PocketCloud: Wyse Wants to Become the Hub of Your Personal Cloud

PocketCloud: Wyse Wants to Become the Hub of Your Personal Cloud

Wyse, a company that is better known for offering remote desktop solutions to enterprise companies than for its consumer offerings, is now bringing PocketCloud Explore, its app for easily managing files across multiple desktops, operating systems and mobile devices, to the iPhone (it was already available on Android). I got a demo of the app at the Mobile World Congress in Barcelona this week and it's quite an impressive service that indeed works as seamlessly as the company promises.

What makes Wyse's solution so interesting and different from what, at first glance seem like similar offerings from Box.net or Dropbox, is that the company is combining remote desktop access and easy mobile and web access to files that are running on your computer at home (and that are only accessible while that computer is on and connected to the Internet) with its own cloud-based file-storage service. Wyse also offers a cloud-storage service with 2GB of free storage, the PocketCloud Web Cloubin, which allows users to easily upload documents into the cloud and then share them with their friends and colleagues.

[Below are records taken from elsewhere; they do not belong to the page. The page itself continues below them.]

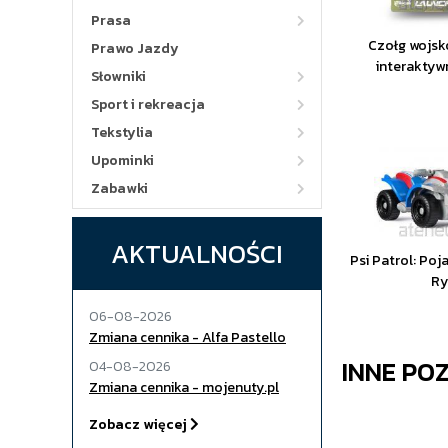
Prasa
Czołg wojs
Prawo Jazdy
interaktyw
Słowniki
Sport i rekreacja
Tekstylia
Upominki
Zabawki
AKTUALNOŚCI
Psi Patrol: Po
Ry
06-08-2026
Zmiana cennika - Alfa Pastello
INNE PO
04-08-2026
Zmiana cennika - mojenuty.pl
Zobacz więcej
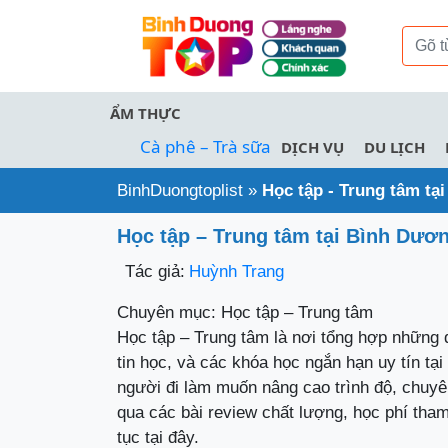
ẨM THỰC
Cà phê – Trà sữa
DỊCH VỤ
DU LỊCH
BinhDuongtoplist
»
Học tập - Trung tâm tạ
Học tập – Trung tâm tại Bình Dươ
Tác giả:
Huỳnh Trang
Chuyên mục: Học tập – Trung tâm
Học tập – Trung tâm là nơi tổng hợp những 
tin học, và các khóa học ngắn hạn uy tín tại
người đi làm muốn nâng cao trình độ, chuy
qua các bài review chất lượng, học phí tham
tục tại đây.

PocketCloud Explore app store

The mobile Explore app for iOS doesn't feature any built-in editing capabilities, but it does integrate with the editing apps that are already on your devices (think QuickOffice or DocumentsToGo, for example).

To get started with the service, users have to register and install a small piece of software on the desktops they want to use.

Pricing

The service uses a fermium model. The paid version, which will only code $1 per month for now, will allow you to access data from more computers (up to 10) and share files up to 500MB in size (up from 25MB in the free version). The free version also restricts the length of audio and video clips you can stream from your computer to your phone to 30 seconds in length. The paid version doesn't have this limitation.